■ **PROMPT**
Copy the text of each entry below word for word, and leave the pictures out.

[Opening DATA FOR THE TASK section]

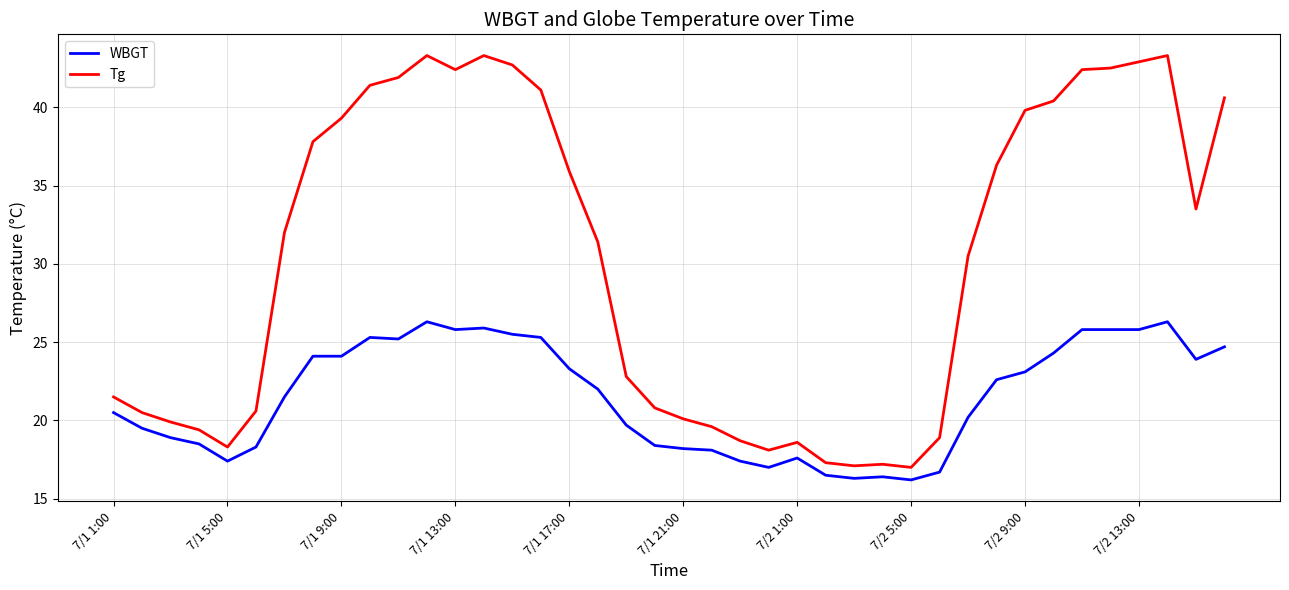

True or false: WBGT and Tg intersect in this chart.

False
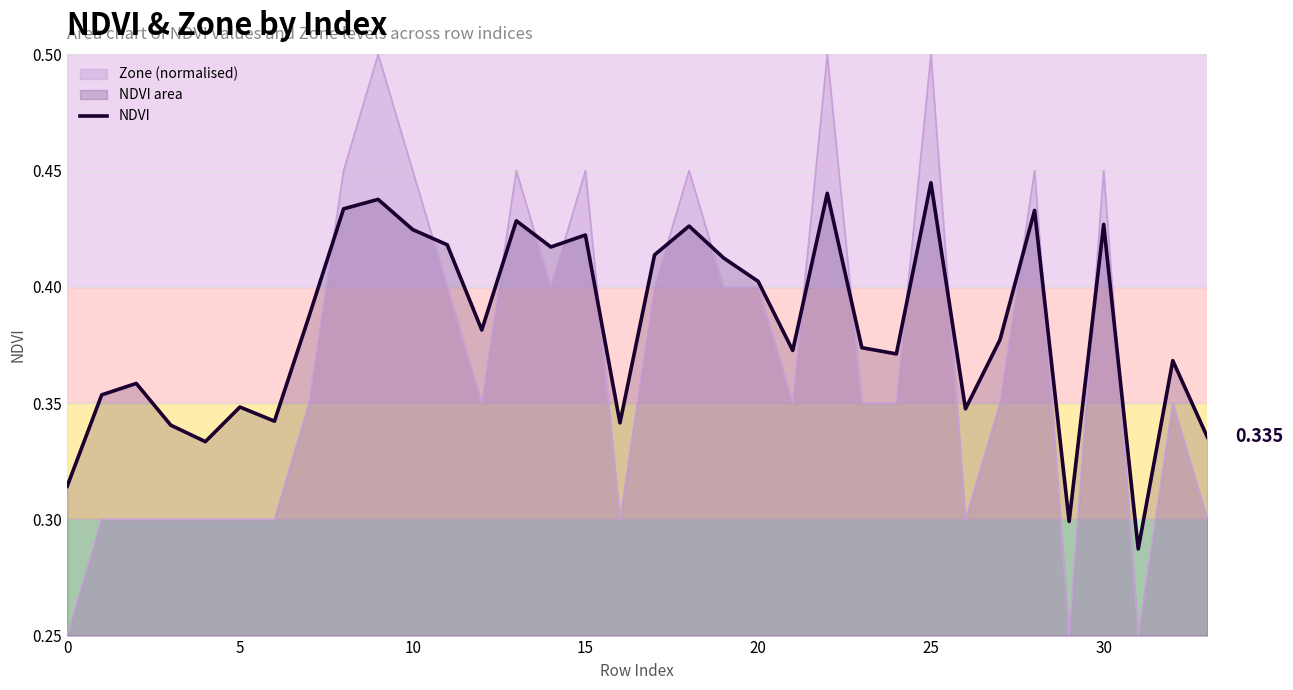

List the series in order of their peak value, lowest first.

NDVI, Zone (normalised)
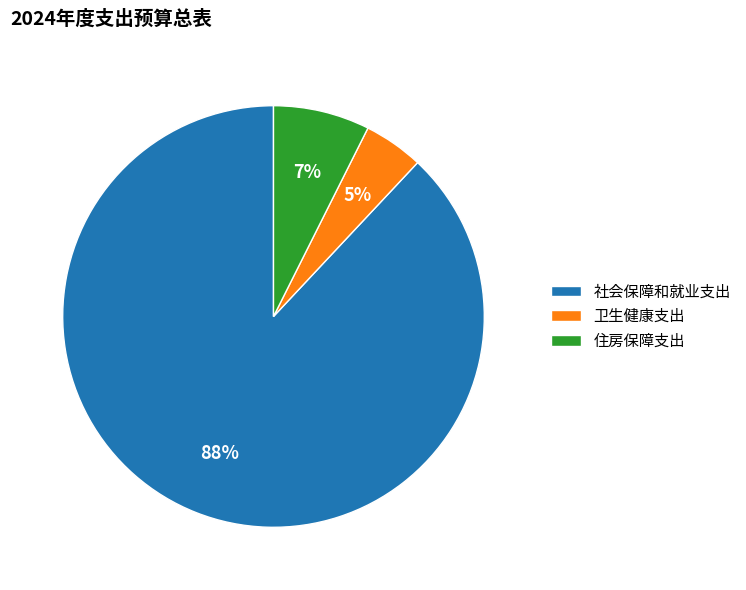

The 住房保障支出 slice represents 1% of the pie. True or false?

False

[Closing DATA FOR THE TASK section]

■ **SOLUTION FOR THIS PROBLEM**
True or false: WBGT and Tg intersect in this chart.

False

List the series in order of their peak value, lowest first.

NDVI, Zone (normalised)

The 住房保障支出 slice represents 1% of the pie. True or false?

False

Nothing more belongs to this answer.